Obama tells ABC News that portrayal of Rev. Wright has been "a caricature."

ByABC News
April 16, 2008, 10:23 AM

March 18, 2008— -- After making what many political analysts are calling the most important speech of his political career, Sen. Barack Obama, D-Ill., sat down for an exclusive interview with "Nightline's" Terry Moran to further discuss the delicate issue of race in America. Obama explained to ABC News why this was the right moment for him to give such a politically risky speech.

"You could see race bubbling up in a way that was distracting from the issues that I think are so important to America right now," said Obama. "So what I wanted to do was to, rather than try to tamp it down, lift it up and see if maybe that would help clarify where we are as a nation right now on the issues."

Over the past few weeks, the issue of race exploded in Obama's and Sen. Hillary Clinton's, D-N.Y., presidential campaigns when supporters from both campaigns made controversial race-based remarks.

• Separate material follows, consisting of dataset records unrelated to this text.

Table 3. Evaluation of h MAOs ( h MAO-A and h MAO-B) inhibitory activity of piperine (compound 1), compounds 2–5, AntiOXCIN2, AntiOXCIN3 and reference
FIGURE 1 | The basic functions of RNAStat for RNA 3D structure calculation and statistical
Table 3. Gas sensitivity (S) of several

Long-time Clinton ally Geraldine Ferrarro stepped down from her position on the senator's finance committee, after making what some perceived as racially divisive remarks about Obama's candidacy. . In an interview with the California "Daily Breeze," she said that Obama would not ' be in this position,' if he was not black. While Obama denounces Ferraro's comments, he doesn't believe it is simply a matter of racism.

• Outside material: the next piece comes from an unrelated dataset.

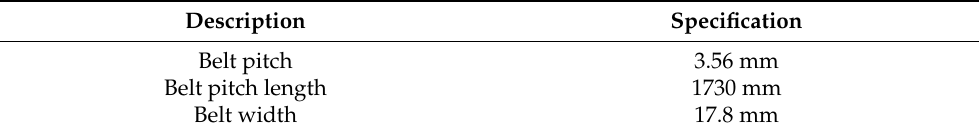
Table 2. Specifications of belts used in CNC lathes.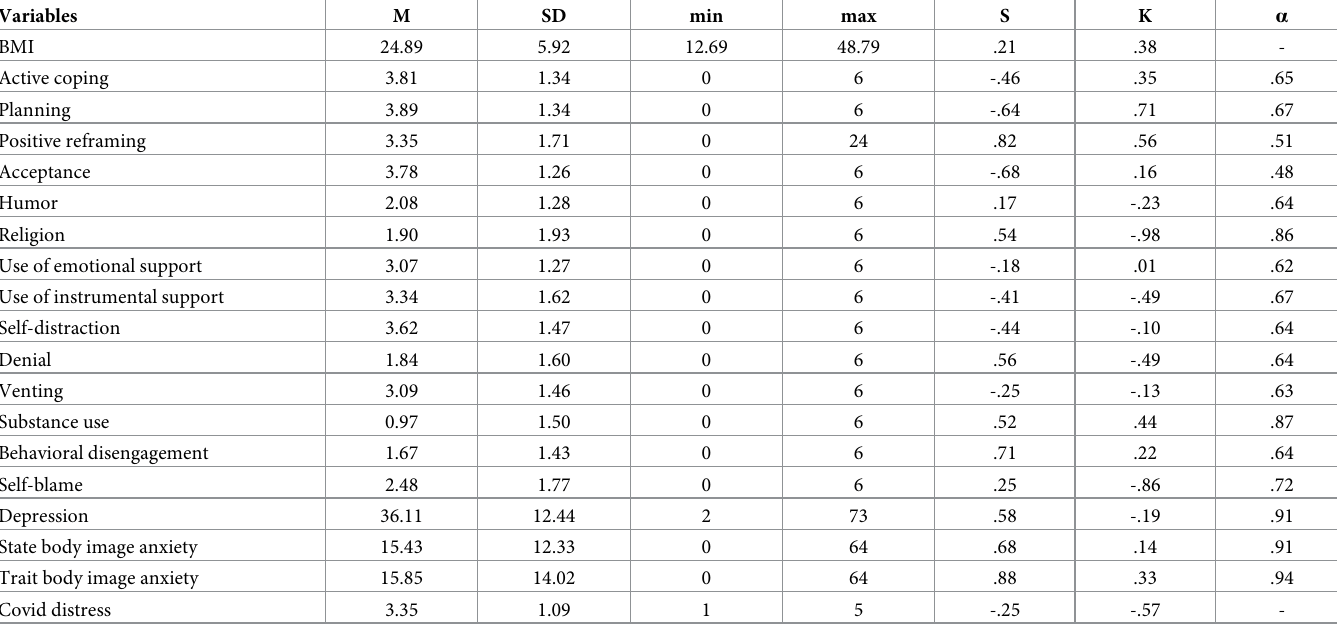
Table 2. Descriptive statistics for analyzed variables.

"You think about the experience of whites in a place like Boston or Scranton, Pennsylvania," he said, "where, at time of economic stress and difficulty, suddenly blacks are moving in and kids are being bused, and there's some sense that the economic competition is being tilted unfairly because of affirmative action. You think about her generation and her background, coming from a neighborhood in New York that went through some of those same things. And I'm sure that that is part of what's in her mind. And it's a mistake then to simply tag it as racist. It's not-- that's not what's going on."

Not only was Clinton drawn into the race spotlight this week by Ferraro's comments, but Sen. Obama was this week after his pastor, friend and mentor, Jeremiah Wright was found to have made sharp, disparaging comments about race relations in America.

In tapes of past sermons released after his retirement, Wright called America the "U.S. of K-K-K" and accused the federal government of creating the HIV virus to infect blacks.

Throughout the week, Obama appeared on various news channels, distancing himself from the comments he admitted were offensive, but the criticism didn't stop. In an attempt to quell the firestorm of criticism, today in Philadelphia the senator from Illinois delivered a speech on race in America.

"What I wanted to do was provide context for not just the controversy that's swirled around my former pastor," said Obama, "but for a shift in tone that we've been seeing in the campaign, both in the coverage and the comments of both my supporters, and Sen. Clinton's."

Obama admits that, given his historic candidacy, the issue of race was bound to become more prominent. "I expected that at some stage we'd have to give it," he said, of the speech he made this week. "[It] was unrealistic to anticipate that, during the course of this campaign, if not now then certainly in the general election, that this was not going to be an issue that had to be addressed."